Quatro manifestantes morreram hoje no centro do Cairo

CAIRO - Tanques do exército fizeram retroceder os partidários do presidente egípcio Hosni Mubarak, impedindo que voltassem a se aproximar dos manifestantes oposicionistas que, desde quarta-feira, resistem às forças oficialistas na praça Tahrir do Cairo.

Os blindados impediram que alguns dos partidários de Mubarak cruzassem a ponte estratégica que leva à praça, epicentro da rebelião popular que pede a renúncia do presidente no poder desde 1981. Pouco antes, partidários de Mubarak romperam o cordão militar que os separava dos opositores.

Enquanto isso, o vice-presidente do Egito, Omar Suleiman, iniciou um diálogo com partidos políticos e forças nacionais em meio aos violentos protestos contra o regime, que deixaram pelo menos sete mortos nas últimas horas, informou o canal de televisão estatal.

"Um diálogo começou entre o vice-presidente e os partidos políticos e as forças nacionais", afirma uma faixa de informação do canal estatal no 10º dia de protestos contra o presidente Hosni Mubarak. A emissora não especificou os partidos e forças envolvidos nas conversações.

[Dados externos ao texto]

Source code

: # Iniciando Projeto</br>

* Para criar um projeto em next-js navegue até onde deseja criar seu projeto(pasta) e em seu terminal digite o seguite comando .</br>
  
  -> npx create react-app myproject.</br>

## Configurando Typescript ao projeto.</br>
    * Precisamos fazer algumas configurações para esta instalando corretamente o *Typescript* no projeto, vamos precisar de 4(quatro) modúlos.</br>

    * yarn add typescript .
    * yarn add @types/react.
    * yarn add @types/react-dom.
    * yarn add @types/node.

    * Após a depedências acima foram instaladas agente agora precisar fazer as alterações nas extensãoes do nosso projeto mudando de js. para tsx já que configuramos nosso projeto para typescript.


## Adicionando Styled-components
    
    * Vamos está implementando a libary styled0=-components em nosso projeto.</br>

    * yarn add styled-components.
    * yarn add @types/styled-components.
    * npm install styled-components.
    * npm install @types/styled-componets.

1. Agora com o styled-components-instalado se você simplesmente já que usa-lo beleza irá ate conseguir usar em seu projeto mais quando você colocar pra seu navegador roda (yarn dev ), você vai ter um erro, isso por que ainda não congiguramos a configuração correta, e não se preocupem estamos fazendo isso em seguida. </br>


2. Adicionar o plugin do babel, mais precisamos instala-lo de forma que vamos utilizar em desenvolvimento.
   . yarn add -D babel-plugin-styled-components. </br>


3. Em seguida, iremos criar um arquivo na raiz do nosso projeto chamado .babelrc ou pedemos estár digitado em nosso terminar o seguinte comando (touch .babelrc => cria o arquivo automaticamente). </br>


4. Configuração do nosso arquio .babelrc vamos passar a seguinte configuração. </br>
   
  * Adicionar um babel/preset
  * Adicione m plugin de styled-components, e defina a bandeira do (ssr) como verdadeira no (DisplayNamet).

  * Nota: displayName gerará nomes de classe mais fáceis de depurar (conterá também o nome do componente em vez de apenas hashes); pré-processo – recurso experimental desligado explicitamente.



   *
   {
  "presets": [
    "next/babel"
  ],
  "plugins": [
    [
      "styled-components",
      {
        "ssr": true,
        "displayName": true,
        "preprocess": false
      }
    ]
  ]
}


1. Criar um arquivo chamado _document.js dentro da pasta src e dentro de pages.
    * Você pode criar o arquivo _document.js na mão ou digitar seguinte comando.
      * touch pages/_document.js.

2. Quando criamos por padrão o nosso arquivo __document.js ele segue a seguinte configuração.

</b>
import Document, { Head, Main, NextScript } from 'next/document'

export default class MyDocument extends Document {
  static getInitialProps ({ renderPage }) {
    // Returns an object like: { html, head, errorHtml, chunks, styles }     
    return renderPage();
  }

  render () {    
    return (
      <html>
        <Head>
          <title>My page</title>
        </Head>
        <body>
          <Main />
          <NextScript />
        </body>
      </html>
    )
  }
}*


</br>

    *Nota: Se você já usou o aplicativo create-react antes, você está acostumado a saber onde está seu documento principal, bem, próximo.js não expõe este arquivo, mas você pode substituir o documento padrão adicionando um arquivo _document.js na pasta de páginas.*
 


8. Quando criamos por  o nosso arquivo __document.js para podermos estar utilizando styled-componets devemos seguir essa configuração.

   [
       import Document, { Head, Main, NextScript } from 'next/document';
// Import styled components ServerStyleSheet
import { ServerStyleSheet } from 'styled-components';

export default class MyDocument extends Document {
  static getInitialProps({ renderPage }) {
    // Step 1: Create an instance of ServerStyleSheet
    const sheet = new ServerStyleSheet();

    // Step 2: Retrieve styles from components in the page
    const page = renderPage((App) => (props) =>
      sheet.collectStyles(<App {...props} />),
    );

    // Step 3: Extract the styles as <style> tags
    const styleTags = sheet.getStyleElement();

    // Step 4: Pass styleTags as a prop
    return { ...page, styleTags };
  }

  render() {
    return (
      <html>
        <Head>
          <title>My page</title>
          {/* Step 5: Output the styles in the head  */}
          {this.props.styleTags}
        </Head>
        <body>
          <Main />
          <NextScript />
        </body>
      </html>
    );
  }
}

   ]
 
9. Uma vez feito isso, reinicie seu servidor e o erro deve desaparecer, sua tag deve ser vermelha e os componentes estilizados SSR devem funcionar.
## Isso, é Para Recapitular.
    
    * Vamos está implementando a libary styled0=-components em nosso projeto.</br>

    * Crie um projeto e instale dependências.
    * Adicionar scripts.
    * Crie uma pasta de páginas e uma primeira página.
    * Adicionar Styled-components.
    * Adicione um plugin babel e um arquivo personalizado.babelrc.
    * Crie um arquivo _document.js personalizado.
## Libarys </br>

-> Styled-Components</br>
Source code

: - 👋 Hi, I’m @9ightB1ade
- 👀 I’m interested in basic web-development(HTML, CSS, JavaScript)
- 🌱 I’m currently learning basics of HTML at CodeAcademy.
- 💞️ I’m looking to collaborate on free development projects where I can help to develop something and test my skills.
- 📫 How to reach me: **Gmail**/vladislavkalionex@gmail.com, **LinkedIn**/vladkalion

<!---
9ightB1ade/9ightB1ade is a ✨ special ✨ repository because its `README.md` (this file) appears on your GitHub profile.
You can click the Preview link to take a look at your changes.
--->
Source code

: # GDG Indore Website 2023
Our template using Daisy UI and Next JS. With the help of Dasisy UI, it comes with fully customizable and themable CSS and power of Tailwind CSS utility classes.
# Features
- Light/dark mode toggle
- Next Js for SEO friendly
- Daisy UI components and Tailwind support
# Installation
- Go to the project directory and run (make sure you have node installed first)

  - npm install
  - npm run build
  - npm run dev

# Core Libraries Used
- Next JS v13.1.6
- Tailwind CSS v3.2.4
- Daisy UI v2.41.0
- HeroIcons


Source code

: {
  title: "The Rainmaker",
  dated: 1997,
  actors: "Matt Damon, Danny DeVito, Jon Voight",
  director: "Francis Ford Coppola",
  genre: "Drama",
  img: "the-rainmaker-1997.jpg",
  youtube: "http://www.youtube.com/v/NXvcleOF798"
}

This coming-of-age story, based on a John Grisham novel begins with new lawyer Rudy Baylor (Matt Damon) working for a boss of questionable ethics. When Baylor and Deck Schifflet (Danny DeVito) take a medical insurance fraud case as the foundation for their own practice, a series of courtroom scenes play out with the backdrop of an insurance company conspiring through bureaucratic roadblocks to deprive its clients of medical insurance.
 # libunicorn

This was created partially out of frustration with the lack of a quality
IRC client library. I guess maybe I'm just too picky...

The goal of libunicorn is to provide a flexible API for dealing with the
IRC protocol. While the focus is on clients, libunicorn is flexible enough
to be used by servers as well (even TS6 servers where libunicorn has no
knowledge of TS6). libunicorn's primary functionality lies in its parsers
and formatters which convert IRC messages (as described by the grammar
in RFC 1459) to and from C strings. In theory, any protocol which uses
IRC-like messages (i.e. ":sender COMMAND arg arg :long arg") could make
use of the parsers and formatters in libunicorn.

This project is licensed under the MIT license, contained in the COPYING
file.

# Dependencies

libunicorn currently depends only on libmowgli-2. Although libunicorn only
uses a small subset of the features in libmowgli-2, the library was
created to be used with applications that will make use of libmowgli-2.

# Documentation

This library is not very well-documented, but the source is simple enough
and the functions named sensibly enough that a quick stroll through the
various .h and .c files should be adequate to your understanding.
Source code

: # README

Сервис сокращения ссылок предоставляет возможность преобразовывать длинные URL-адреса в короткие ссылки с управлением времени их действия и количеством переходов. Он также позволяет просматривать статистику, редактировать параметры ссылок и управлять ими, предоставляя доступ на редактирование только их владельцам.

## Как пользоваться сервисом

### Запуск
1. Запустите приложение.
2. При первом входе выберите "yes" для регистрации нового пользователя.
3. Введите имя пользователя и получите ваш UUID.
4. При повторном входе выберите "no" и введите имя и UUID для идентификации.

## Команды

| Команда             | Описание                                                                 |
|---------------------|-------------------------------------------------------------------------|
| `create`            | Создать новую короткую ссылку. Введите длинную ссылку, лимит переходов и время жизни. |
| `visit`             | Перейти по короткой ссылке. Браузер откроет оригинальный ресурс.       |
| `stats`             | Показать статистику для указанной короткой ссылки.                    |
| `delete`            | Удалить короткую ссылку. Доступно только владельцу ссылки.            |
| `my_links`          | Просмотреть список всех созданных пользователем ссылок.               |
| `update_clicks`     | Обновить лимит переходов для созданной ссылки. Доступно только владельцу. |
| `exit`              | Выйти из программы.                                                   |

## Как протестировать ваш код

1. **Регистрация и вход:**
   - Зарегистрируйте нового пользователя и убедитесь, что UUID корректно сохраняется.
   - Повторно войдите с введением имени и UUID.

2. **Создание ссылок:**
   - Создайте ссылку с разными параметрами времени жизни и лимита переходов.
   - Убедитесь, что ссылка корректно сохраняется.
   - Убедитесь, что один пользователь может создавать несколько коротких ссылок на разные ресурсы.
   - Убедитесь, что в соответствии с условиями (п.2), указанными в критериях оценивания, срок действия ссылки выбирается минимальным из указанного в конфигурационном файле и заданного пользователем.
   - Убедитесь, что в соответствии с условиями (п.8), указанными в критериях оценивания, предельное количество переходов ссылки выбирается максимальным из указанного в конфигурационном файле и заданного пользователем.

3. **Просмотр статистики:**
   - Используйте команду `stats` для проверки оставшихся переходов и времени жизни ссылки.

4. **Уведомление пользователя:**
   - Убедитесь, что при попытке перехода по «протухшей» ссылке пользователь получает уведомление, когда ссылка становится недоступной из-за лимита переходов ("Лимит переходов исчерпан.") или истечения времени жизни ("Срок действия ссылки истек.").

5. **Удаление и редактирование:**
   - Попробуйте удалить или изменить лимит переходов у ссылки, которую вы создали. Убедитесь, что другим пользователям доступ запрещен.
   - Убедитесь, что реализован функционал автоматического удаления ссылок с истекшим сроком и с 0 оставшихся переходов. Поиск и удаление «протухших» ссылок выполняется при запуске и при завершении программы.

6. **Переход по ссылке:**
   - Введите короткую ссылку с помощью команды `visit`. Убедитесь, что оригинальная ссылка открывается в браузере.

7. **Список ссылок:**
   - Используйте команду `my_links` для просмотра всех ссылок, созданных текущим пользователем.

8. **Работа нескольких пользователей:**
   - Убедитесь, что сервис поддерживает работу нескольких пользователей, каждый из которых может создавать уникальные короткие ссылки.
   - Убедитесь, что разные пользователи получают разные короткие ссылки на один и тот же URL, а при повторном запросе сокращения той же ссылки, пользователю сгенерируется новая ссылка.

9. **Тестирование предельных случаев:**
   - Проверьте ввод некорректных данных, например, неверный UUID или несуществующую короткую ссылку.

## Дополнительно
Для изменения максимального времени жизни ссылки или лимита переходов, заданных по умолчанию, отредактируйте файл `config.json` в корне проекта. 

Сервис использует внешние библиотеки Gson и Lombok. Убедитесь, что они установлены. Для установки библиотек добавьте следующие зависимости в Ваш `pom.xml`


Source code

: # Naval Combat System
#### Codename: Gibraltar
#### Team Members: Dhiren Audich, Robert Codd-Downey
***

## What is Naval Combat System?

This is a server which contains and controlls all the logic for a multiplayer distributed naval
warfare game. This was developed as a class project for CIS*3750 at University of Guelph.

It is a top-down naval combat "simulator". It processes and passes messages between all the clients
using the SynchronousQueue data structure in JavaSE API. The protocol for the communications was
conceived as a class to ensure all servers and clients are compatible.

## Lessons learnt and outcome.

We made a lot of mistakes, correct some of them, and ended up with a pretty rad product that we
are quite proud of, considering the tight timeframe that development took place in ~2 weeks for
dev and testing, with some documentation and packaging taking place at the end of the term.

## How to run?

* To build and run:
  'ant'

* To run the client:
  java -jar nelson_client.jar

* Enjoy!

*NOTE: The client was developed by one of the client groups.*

Veterano dos serviços de inteligência, Suleiman, nomeado por Mubarak como seu primeiro vice-presidente na semana passada, afirmou na quarta-feira que os protestos deveriam acabar antes do início do diálogo com a oposição.

Na manhã desta quinta-feira, quatro manifestantes morreram baleados na Praça Tahrir (Praça da Libertação) do Cairo, onde uma batalha campal entre adversários e partidários do presidente Hosni Mubarak já havia deixado pelo menos três mortos e centenas de feridos na quarta-feira.

"Quatro pessoas morreram, uma delas atingida por uma bala na cabeça", declarou à AFP o médico Mohamed Ismail em um hospital de campanha instalado em uma área próxima da Praça Tahrir.

Tiros esporádicos começaram a ser ouvidos às 4h e prosseguiam com o passar das horas. Os tiros, procedentes da Ponte de Outubro, onde permanecem posicionados os partidários de Mubarak, também deixaram vários feridos.

Os tanques do Exército que cercam a praça executavam movimentos, mas não estava claro se deixariam o local. A Praça Tahrir é o epicentro da revolta popular, que há 10 dias exige a queda de Mubarak.